■ Task item
Every line of the entries below from the one containing "món quà tinh thần bùng nổ trong…" to the one containing "ellenjegyzésére / jóváhagyására vonatkozó", both ends included, must be written out exactly. No other line belongs in the answer.

Records from a dataset:

******************************

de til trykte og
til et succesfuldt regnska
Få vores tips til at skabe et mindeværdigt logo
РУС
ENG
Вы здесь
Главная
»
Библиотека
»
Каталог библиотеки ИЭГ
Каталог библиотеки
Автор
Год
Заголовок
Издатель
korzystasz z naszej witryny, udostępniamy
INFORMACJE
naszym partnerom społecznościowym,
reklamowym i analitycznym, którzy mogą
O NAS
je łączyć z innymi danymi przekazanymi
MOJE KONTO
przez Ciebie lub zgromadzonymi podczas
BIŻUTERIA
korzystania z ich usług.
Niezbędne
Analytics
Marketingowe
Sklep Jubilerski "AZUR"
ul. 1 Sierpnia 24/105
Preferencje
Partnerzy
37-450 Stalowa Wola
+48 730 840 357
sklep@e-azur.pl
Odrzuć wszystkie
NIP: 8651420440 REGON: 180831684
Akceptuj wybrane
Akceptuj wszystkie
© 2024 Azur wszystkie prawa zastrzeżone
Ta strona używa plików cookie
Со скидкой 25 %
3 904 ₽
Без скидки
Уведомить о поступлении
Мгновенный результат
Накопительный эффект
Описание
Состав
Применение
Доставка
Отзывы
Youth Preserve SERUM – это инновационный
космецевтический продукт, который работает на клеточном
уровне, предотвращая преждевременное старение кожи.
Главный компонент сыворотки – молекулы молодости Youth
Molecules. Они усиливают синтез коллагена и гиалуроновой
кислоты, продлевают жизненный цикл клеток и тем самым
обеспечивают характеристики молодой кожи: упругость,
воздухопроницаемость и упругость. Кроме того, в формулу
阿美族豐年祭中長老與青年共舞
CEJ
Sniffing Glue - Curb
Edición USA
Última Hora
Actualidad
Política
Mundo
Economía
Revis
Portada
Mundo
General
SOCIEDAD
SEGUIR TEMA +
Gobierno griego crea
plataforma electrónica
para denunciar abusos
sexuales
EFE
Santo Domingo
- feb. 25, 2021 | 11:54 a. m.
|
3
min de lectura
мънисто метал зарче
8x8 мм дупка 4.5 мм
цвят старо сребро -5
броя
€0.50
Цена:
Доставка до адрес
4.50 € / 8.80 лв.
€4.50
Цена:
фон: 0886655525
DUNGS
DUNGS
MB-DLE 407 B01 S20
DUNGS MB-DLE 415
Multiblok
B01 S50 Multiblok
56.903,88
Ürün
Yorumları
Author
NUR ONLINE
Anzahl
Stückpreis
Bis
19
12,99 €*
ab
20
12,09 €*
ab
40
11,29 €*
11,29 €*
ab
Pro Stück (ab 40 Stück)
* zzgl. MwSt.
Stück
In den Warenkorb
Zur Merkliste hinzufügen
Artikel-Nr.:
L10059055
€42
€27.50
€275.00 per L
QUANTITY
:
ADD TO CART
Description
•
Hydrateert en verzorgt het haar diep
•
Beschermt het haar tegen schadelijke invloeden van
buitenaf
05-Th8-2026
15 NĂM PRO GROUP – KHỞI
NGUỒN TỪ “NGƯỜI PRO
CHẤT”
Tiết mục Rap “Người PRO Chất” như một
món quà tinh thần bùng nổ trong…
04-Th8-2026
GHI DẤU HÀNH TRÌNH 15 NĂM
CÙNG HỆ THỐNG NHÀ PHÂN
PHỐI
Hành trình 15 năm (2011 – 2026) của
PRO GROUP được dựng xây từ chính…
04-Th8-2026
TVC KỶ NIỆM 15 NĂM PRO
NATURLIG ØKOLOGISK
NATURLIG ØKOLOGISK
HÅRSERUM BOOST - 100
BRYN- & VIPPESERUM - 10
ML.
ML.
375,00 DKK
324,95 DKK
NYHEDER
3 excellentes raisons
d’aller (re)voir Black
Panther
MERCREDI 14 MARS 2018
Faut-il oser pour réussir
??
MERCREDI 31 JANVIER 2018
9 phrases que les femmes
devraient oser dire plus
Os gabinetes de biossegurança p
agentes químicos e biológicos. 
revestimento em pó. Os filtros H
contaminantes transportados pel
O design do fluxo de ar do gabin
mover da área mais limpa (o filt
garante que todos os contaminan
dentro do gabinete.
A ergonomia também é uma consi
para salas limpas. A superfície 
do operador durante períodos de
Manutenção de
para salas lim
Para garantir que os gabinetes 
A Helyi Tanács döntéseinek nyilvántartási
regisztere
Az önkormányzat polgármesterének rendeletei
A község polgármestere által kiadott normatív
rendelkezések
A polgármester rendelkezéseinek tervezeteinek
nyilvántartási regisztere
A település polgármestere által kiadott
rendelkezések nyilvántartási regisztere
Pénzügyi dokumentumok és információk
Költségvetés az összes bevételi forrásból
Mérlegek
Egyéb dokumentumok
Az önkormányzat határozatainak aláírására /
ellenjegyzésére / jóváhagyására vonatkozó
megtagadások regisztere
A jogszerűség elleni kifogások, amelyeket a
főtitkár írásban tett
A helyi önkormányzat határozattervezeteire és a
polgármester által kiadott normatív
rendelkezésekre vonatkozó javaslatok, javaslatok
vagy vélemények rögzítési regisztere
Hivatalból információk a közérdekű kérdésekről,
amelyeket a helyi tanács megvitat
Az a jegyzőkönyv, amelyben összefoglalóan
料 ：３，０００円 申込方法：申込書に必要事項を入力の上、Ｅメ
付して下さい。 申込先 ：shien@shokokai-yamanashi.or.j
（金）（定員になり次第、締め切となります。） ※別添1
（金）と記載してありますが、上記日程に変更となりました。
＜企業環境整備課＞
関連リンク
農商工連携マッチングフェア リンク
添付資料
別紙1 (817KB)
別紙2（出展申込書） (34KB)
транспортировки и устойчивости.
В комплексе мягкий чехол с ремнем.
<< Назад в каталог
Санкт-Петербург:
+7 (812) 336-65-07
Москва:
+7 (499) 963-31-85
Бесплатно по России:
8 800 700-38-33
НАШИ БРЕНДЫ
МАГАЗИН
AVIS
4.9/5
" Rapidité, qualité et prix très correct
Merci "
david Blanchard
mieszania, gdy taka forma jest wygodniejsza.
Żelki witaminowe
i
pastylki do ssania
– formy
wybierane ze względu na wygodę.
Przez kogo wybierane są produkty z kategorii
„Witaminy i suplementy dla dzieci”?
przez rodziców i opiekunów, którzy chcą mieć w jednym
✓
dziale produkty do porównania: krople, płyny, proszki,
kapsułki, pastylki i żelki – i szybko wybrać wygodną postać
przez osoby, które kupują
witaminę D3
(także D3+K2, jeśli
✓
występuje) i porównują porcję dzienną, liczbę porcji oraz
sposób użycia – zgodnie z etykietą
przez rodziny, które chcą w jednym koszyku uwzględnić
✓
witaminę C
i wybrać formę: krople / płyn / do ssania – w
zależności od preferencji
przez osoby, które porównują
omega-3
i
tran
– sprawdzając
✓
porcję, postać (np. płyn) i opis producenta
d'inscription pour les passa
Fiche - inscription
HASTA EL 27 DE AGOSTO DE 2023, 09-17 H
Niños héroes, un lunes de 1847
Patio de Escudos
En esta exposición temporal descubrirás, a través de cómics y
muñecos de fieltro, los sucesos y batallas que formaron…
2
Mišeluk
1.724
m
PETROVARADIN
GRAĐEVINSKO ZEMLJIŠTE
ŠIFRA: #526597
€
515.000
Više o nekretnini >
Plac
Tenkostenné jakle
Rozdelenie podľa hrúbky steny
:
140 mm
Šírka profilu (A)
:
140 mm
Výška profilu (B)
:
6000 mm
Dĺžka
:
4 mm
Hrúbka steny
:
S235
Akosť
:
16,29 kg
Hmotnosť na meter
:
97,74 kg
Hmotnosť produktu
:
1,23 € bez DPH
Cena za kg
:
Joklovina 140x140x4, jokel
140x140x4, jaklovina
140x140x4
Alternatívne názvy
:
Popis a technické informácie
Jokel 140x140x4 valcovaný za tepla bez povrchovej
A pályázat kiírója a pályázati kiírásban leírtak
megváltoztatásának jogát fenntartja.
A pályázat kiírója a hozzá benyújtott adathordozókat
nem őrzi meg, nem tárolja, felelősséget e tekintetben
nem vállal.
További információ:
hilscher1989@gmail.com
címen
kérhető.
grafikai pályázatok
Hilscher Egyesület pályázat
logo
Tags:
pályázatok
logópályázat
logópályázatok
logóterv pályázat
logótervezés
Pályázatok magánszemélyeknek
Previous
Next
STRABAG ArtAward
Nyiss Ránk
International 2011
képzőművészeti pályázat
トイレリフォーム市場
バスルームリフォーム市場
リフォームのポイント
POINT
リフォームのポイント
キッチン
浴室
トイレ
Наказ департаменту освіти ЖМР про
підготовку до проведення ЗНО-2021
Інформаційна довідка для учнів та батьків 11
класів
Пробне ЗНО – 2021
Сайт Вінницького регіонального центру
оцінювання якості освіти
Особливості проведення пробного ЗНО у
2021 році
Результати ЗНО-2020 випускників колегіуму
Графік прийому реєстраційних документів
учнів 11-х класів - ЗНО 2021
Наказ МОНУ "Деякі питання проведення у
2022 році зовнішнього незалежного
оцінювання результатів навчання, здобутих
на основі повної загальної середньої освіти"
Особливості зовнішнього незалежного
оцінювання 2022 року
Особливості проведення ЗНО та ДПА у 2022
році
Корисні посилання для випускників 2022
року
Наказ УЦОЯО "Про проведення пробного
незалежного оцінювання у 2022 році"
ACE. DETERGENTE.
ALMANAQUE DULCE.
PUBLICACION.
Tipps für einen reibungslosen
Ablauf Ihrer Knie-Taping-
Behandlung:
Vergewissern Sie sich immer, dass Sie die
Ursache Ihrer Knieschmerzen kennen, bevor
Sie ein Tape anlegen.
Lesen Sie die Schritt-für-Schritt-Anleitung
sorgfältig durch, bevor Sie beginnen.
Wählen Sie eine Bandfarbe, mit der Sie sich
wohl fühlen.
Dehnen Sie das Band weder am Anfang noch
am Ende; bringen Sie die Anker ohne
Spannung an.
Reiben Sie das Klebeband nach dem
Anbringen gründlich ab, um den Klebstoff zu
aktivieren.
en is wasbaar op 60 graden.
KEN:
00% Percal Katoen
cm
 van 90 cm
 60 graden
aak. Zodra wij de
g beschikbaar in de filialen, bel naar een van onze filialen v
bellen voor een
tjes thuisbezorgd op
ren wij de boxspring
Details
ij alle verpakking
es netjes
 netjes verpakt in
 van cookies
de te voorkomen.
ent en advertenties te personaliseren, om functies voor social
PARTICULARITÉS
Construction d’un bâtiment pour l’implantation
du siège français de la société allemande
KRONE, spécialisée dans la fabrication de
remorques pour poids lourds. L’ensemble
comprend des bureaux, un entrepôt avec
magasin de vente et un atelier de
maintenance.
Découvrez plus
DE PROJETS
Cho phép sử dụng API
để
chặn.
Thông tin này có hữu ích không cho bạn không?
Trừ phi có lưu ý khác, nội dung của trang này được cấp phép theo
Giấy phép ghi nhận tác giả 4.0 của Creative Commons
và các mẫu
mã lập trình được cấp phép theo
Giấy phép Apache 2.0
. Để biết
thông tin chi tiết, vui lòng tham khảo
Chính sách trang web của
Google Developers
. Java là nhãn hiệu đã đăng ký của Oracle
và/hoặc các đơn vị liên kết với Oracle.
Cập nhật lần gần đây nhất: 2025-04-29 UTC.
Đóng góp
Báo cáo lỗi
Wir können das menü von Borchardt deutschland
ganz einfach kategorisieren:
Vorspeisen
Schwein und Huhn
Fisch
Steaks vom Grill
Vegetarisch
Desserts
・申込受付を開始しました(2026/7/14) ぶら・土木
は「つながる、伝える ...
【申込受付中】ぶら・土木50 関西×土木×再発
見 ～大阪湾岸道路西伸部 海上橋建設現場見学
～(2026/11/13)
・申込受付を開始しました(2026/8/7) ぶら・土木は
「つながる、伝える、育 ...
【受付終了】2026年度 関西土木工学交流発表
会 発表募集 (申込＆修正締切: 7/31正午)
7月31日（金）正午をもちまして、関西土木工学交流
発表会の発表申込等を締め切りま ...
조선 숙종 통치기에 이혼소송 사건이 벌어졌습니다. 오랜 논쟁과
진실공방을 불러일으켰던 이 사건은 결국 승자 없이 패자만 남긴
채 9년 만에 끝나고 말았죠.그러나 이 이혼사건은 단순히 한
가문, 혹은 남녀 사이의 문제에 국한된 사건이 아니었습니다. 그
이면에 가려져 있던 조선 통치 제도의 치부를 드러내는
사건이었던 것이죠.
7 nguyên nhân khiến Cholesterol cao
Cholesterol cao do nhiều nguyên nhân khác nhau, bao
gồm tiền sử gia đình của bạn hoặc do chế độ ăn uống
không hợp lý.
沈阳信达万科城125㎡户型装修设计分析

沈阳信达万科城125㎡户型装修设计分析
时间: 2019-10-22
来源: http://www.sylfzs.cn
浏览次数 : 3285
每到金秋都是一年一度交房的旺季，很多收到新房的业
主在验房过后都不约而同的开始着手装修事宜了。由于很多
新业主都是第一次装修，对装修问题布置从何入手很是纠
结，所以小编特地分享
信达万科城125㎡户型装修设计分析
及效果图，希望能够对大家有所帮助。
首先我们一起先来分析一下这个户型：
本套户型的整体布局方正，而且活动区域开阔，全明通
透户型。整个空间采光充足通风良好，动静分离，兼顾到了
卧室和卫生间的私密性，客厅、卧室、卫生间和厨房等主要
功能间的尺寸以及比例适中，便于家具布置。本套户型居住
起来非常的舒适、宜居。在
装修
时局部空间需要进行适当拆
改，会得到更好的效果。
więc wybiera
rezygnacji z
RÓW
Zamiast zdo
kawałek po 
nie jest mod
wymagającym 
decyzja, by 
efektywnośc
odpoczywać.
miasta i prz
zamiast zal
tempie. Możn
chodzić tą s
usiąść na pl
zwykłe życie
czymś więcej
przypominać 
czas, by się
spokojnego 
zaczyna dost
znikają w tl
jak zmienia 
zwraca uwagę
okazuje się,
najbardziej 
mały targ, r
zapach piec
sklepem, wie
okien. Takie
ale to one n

******************************

■ Your response
món quà tinh thần bùng nổ trong…
04-Th8-2026
GHI DẤU HÀNH TRÌNH 15 NĂM
CÙNG HỆ THỐNG NHÀ PHÂN
PHỐI
Hành trình 15 năm (2011 – 2026) của
PRO GROUP được dựng xây từ chính…
04-Th8-2026
TVC KỶ NIỆM 15 NĂM PRO
NATURLIG ØKOLOGISK
NATURLIG ØKOLOGISK
HÅRSERUM BOOST - 100
BRYN- & VIPPESERUM - 10
ML.
ML.
375,00 DKK
324,95 DKK
NYHEDER
3 excellentes raisons
d’aller (re)voir Black
Panther
MERCREDI 14 MARS 2018
Faut-il oser pour réussir
??
MERCREDI 31 JANVIER 2018
9 phrases que les femmes
devraient oser dire plus
Os gabinetes de biossegurança p
agentes químicos e biológicos. 
revestimento em pó. Os filtros H
contaminantes transportados pel
O design do fluxo de ar do gabin
mover da área mais limpa (o filt
garante que todos os contaminan
dentro do gabinete.
A ergonomia também é uma consi
para salas limpas. A superfície 
do operador durante períodos de
Manutenção de
para salas lim
Para garantir que os gabinetes 
A Helyi Tanács döntéseinek nyilvántartási
regisztere
Az önkormányzat polgármesterének rendeletei
A község polgármestere által kiadott normatív
rendelkezések
A polgármester rendelkezéseinek tervezeteinek
nyilvántartási regisztere
A település polgármestere által kiadott
rendelkezések nyilvántartási regisztere
Pénzügyi dokumentumok és információk
Költségvetés az összes bevételi forrásból
Mérlegek
Egyéb dokumentumok
Az önkormányzat határozatainak aláírására /
ellenjegyzésére / jóváhagyására vonatkozó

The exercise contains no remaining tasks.